Feisty teenage thief Maeko and her maybe-more-than-friend Chaff have scraped out an existence in Victorian London’s gritty streets, but after a near-disastrous heist leads her to a mysterious clockwork cat and two dead bodies, she’s thrust into a murder mystery that may cost her everything she holds dear.
Her only allies are Chaff, the cat, and Ash, the son of the only murder suspect, who offers her enough money to finally get off the streets if she’ll help him find the real killer.
What starts as a simple search ultimately reveals a conspiracy stretching across the entire city. And as Maeko and Chaff discover feelings for each other neither was prepared to admit, she’s forced to choose whether she’ll stay with him or finally escape the life of a street rat. But with danger closing in around them, the only way any of them will get out of this alive is if all of them work together.
About the Author:
Nikki started writing her first novel at the age of 12, which she still has tucked in a briefcase in her home office, waiting for the right moment. Despite a successful short story publication with Cricket Magazine in 2007, she continued to treat her writing addiction as a hobby until a drop in the economy presented her with an abundance of free time that she used to focus on making it her career.
Nikki lives in the magnificent Pacific Northwest tending to her husband and three cats suffering varying stages of neurosis. She feeds her imagination by sitting on the ocean in her kayak gazing out across the never-ending water or hanging from a rope in a cave, embraced by darkness and the sound of dripping water. She finds peace through practicing iaido or shooting her longbow.
I do like a good bit of steampunk, it does seem to be gaining popularity at the moment, especially in the YA market – which is great to see. The Girl and the Clockwork Cat was a well written, and thought out book, with an interesting storyline and some lovely prose.
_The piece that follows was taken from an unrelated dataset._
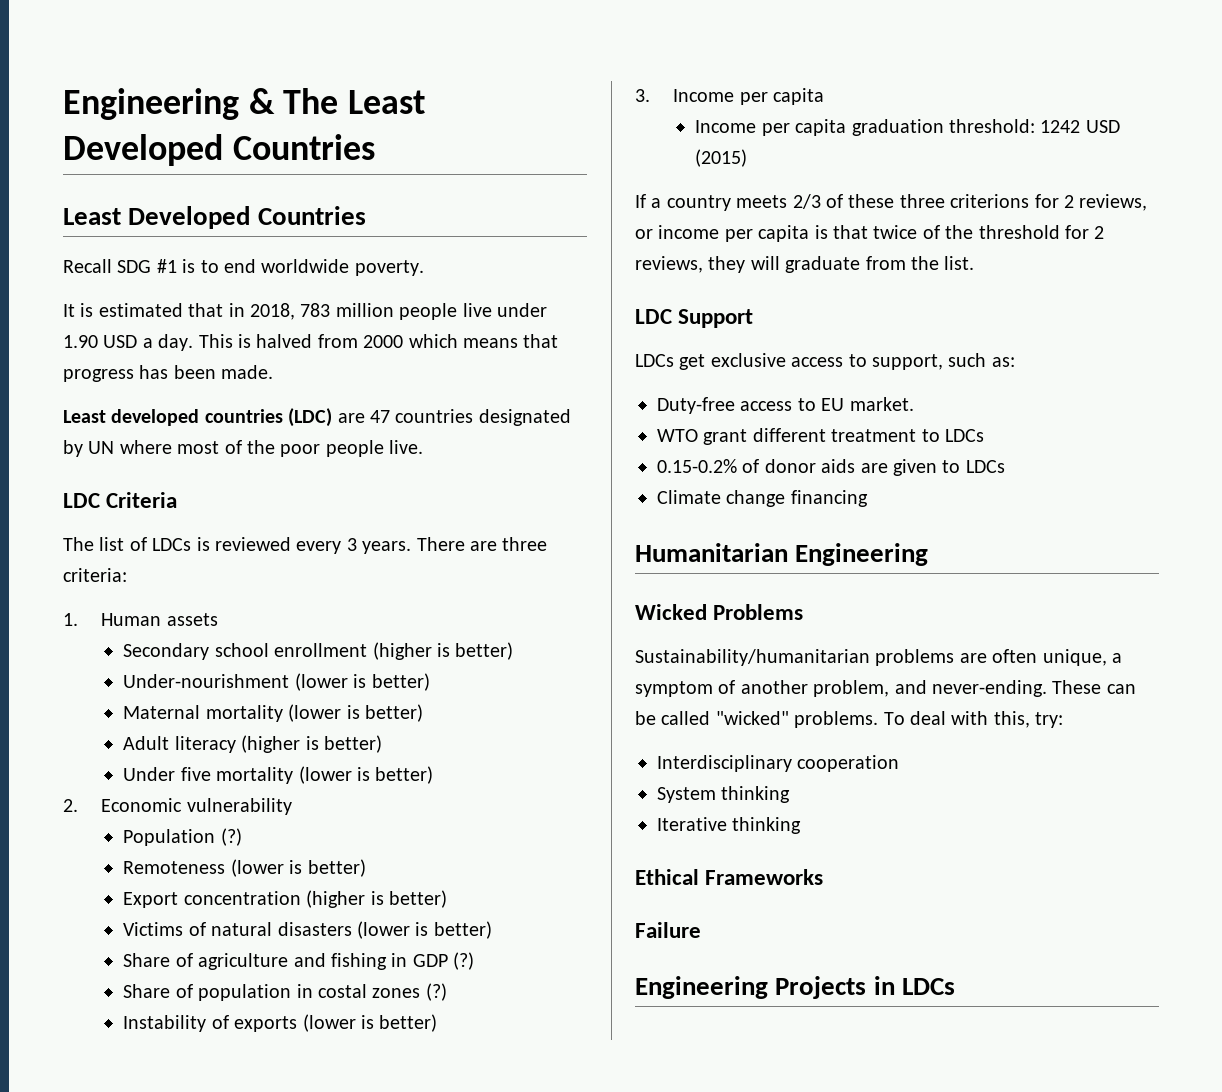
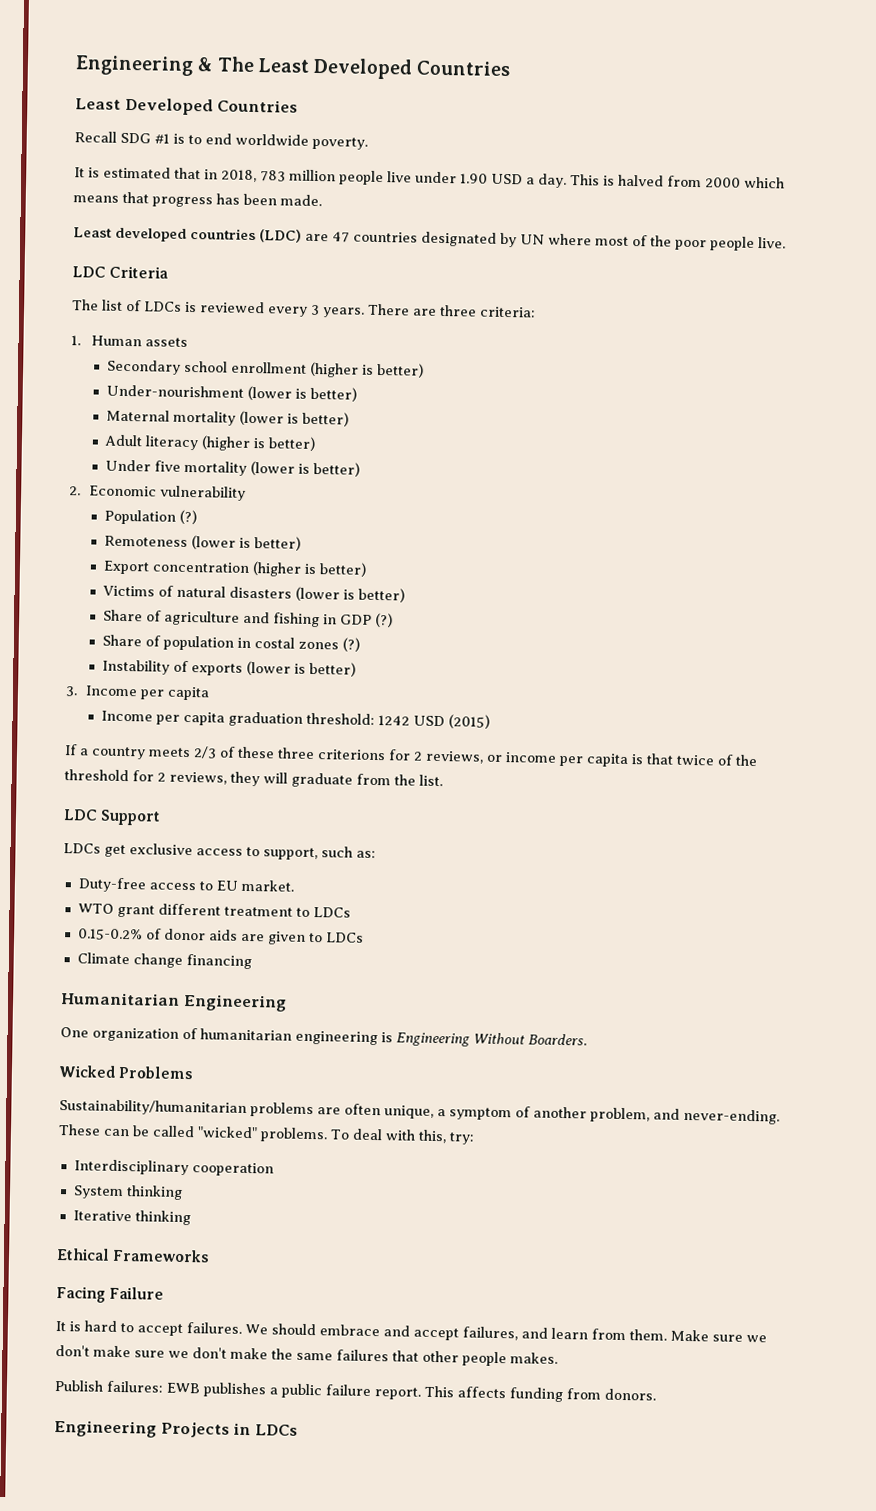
(929, 554) none -> [60,1027,587,1047] // One organization of humanitarian engineering is Engineering Without Boarders.
(824, 877) none -> [56,1286,106,1303] Facing
(701, 930) none -> [55,1320,767,1343] [55,1345,558,1367] [54,1379,656,1403] // It is hard to accept failures. We should embrace and accept failures, and learn from them. Make sure we don't make sure we don't make the same failures that other people makes. // Publish failures: EWB publishes a public failure report. This affects funding from donors.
From a writer’s perspective, I did have a problem with the dialogue. As the book was set in Victorian England there were a lot of ‘bloody’ cliches in how the characters spoke. Although this can feel more ‘realistic’ to readers from other countries, as an English reader/writer I unfortunately cringed. It conjured the kind of ‘Dick Van Dyke’ accent in my head so felt a little patronizing to me personal – and ruined the character interaction, which apart from that aspect was great. I always try to give a bit of advice whenever I criticise part of a book (it’s only fair to give a solution if you raise a problem) but it’s a bit difficult here from a cultural perception stand-point. I’ve read some really good English dialogue written by authors from other countries and some much worse than what you’ll find in this book, the only advice I can give is to tone it down and perhaps speak to people in that country – harder to do when your characters are set back in time, granted. I think all too often TV Shows and movies are used as research points for dialogue and its understanding that, although some are as historically accurate as they can be, others are merely satisfied with an over-the-top charactiture. I’d have been happier if, as this is a steampunk novel for made-up swears and parts of language to have been included.
The front cover is beautiful and will no doubt garner attention on the virual bookshelves
Overall I’d give The Girl and the Clockwork Cat 3 out 5 stars. Cog me! It’s nice to read some steampunk!